Very informative. It is always gratifying to know that there is someone of Mike's caliber that has not only the knowledge of ALL Accounting, but a pulse on the industry. With the FASB's proposed, and very complicated, impairment model on the warming tray, he will be in high demand.
Lots of good information in a concise format. Each statement can be an article in and of itself...Thank you...from an examiner from Venus.
In all of the due diligence we have conducted as part of merger negotiations in over dozen cases, we have seen that the allowance is in every case understated.
The common mistake is that credit unions use historical loss rates to determine future losses. That does not work. Credit unions often fail to record the original credit scores for their loans and then do not track changes in credit scores over the life of the loan. We suggest quarterly refreshes of credit scores during periods of high unemployment and financial distress. Credit Unions also need to reassess property values with automated third party assessments.
Future loan losses are most likely to directly track changes in the unemployment and the price per square foot of homes that are sold.
I do not fully subscribe to the notion that if property values are impaired that there is not impairment in the loan. I would recommend that any loan with impaired property value and impaired borrower's credit score should require a member contact to talk about the borrowers ability and intent to continue making loan payments. After talking with the member an informed decision can be made with regard to adequately reserving for the loan.

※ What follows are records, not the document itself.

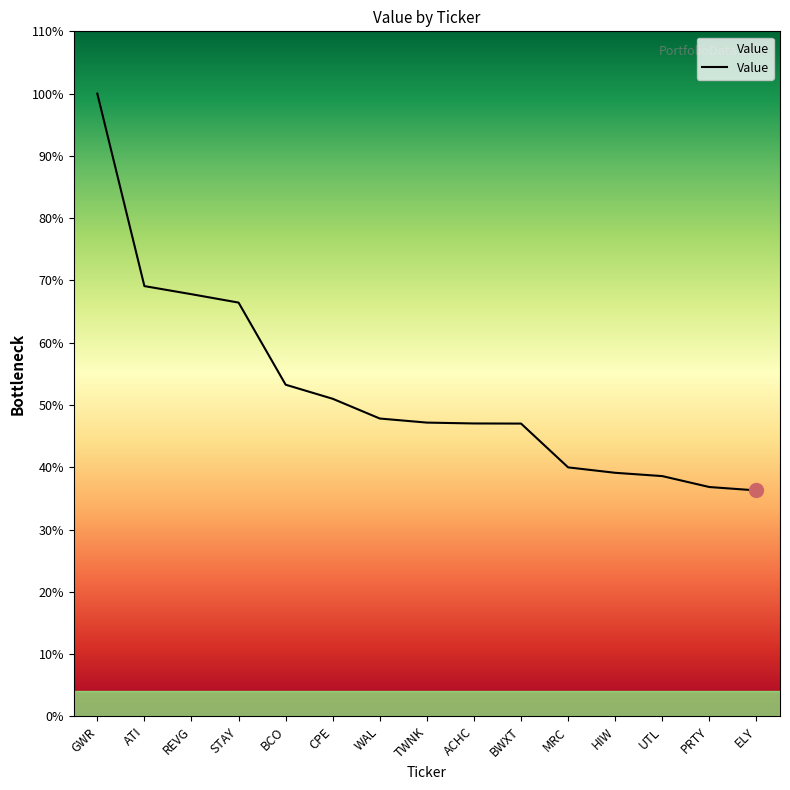

Does the chart have visible grid lines?

No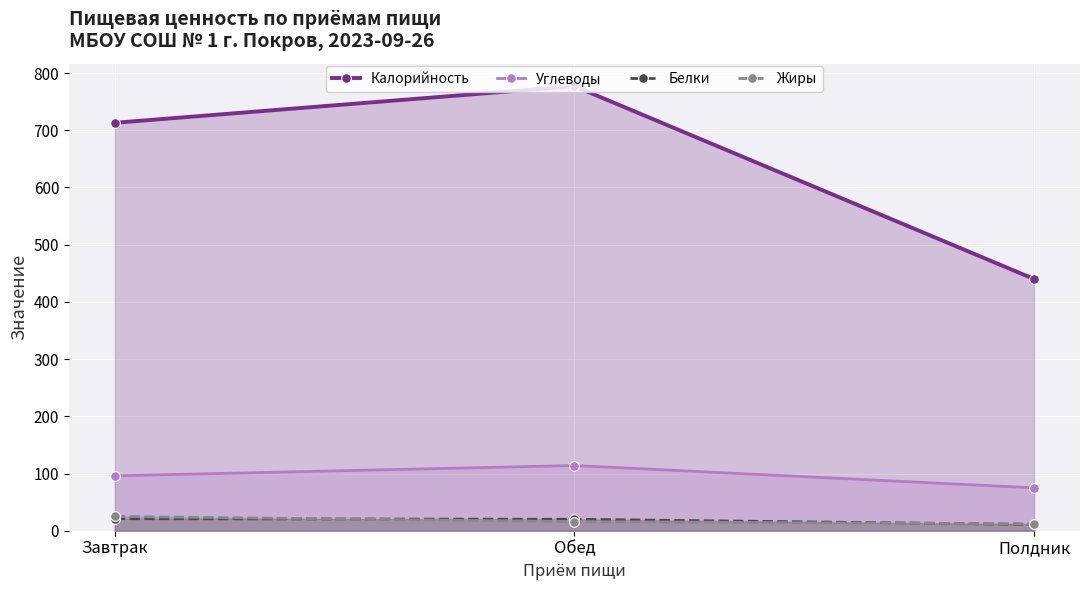

At which label does Калорийность reach its peak?

Обед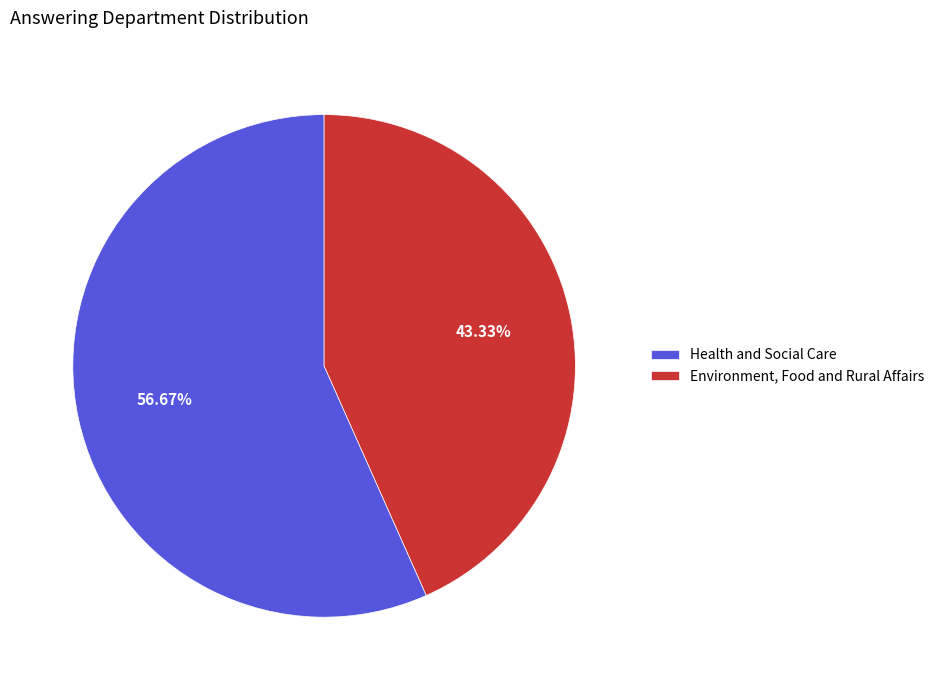

What is the largest slice in the pie chart?

Health and Social Care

One of the biggest risks is that borrowers with the ability to repay their loan are walking away because they don't beleive the home value will ever increase. If the loan amount exceeds the home value by a signficant amount there is a huge risk of loss even if the borrower has the means to repay the loan.
The best practice for credit unions is proactive member contact to help members before the member's problems become too difficult to resolve.

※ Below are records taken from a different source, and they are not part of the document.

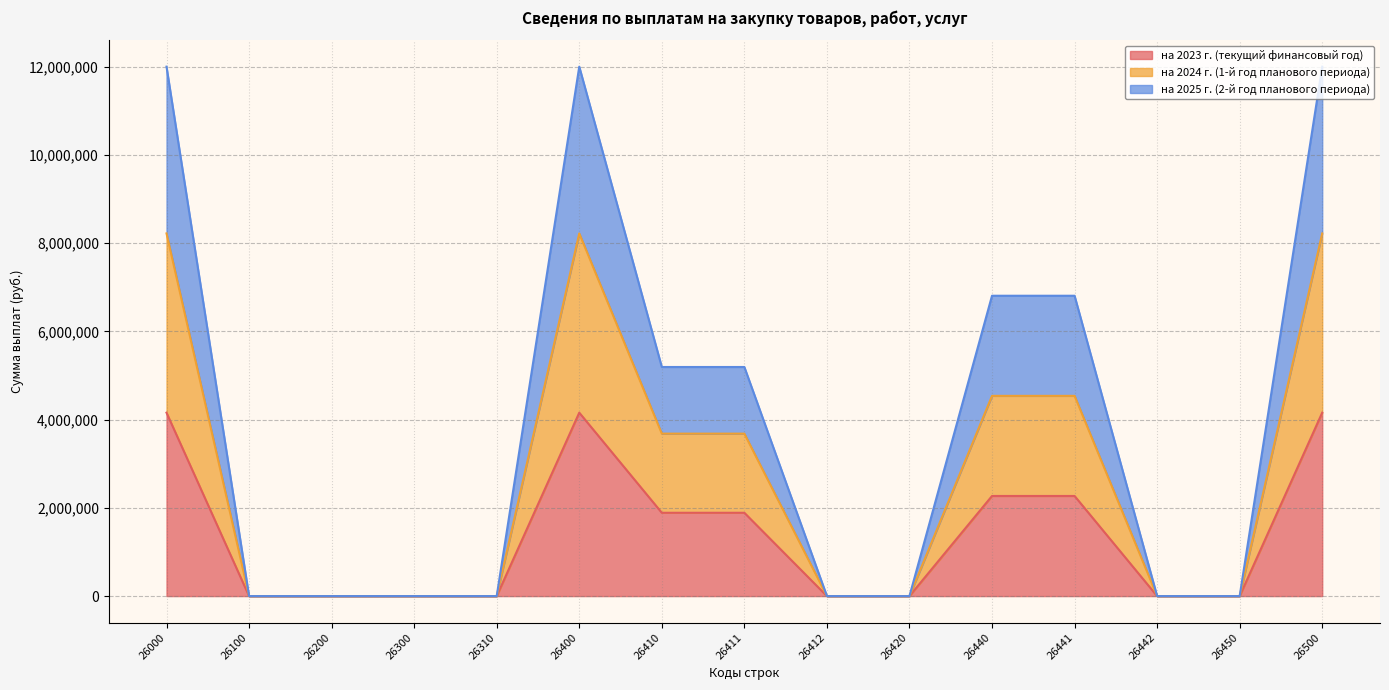

True or false: на 2023 г. (текущий финансовый год) and на 2025 г. (2-й год планового периода) cross at least once.

False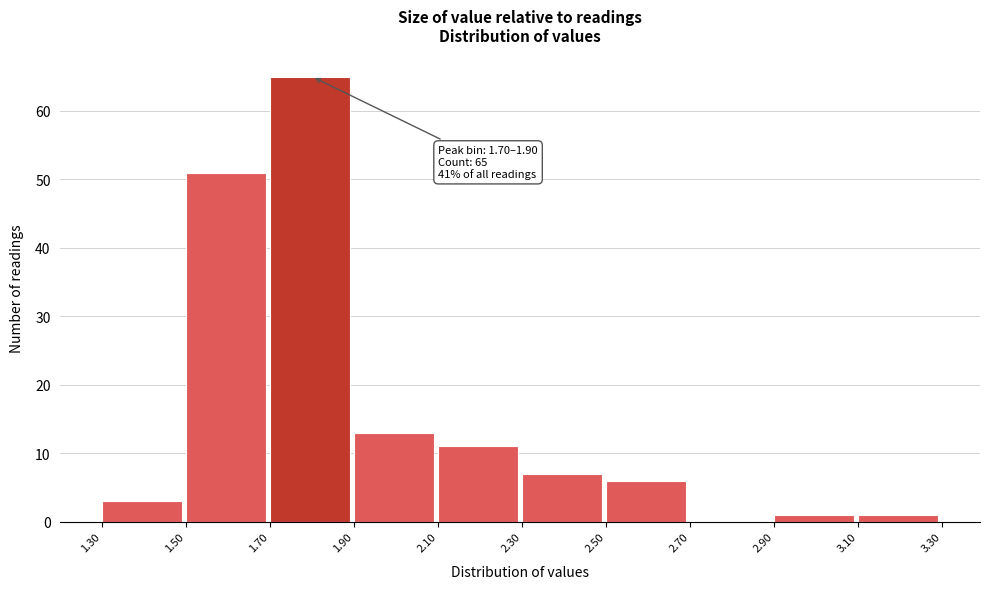

Over which range of the x-axis is the bar tallest?

1.70 to 1.90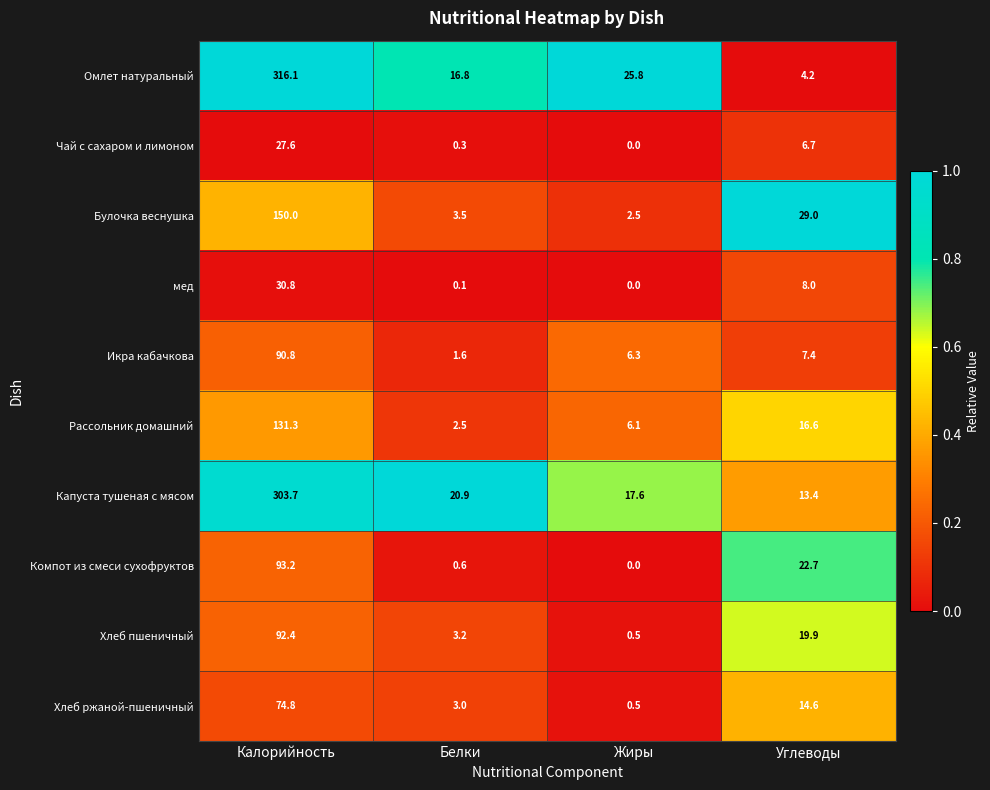

Rank the series by their maximum value, from highest to lowest.

Омлет натуральный, Капуста тушеная с мясом, Булочка веснушка, Рассольник домашний, Компот из смеси сухофруктов, Хлеб пшеничный, Икра кабачкова, Хлеб ржаной-пшеничный, мед, Чай с сахаром и лимоном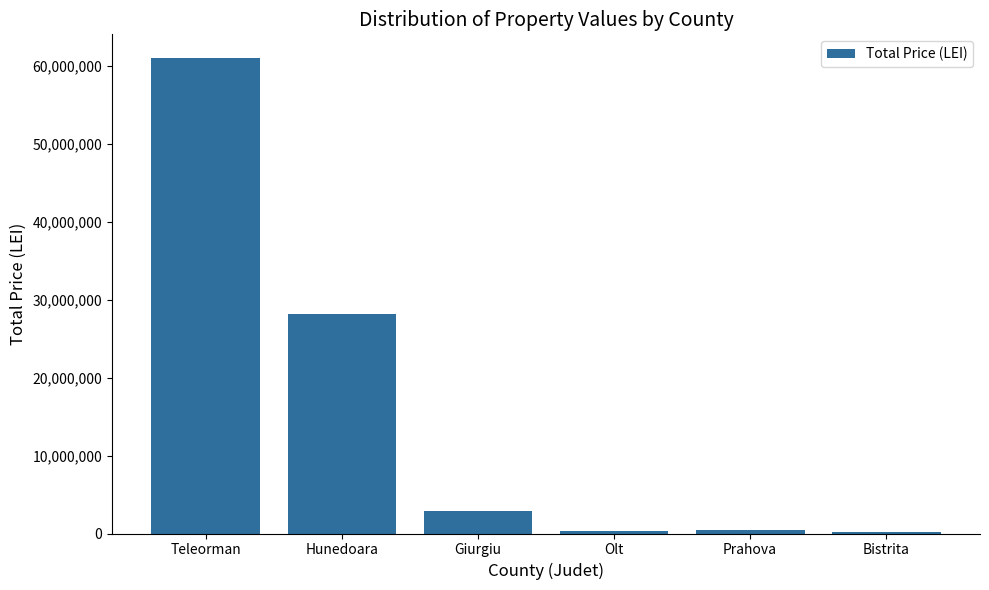

At which label is the value closest to 30569210?

Hunedoara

This crisis is different than the usual recession. I believe we have another five years of high unemployment and soft or falling housing prices. I think it is far too early to think about reducing the allowance for loan losses. Our credit union has one of the first to increase the allowance ahead of this crisis and we will be one of the last to lower the allowance. The auditors where wrong in 2004 to 2006 by insisting that excessive allowances be trimmed. They are likley to be wrong if they suggest reducing the allowance given the current economy. Be strong and resist the urge to reduce the allowance.

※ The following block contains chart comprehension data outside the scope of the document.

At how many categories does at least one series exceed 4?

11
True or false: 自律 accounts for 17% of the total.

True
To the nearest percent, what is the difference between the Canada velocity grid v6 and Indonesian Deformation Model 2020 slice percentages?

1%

I see no indications that lowering the allowance makes sense with unemployment at double digit levels and over 40% of all home sales are of distressed properties that are selling at 20% or more discount to normal prices. There is ample evidence that their is a big backlog of properties yet to come on the market and there is no evident demand for these properties.
The reality is that we have lost a lot of jobs and we have not yet become to replace those jobs and are not likely to do so for many years. Unemployment and low home prices are the key to our loan losses. Neither unemployment or low home prices show any sign of changing in the near future in any significant way.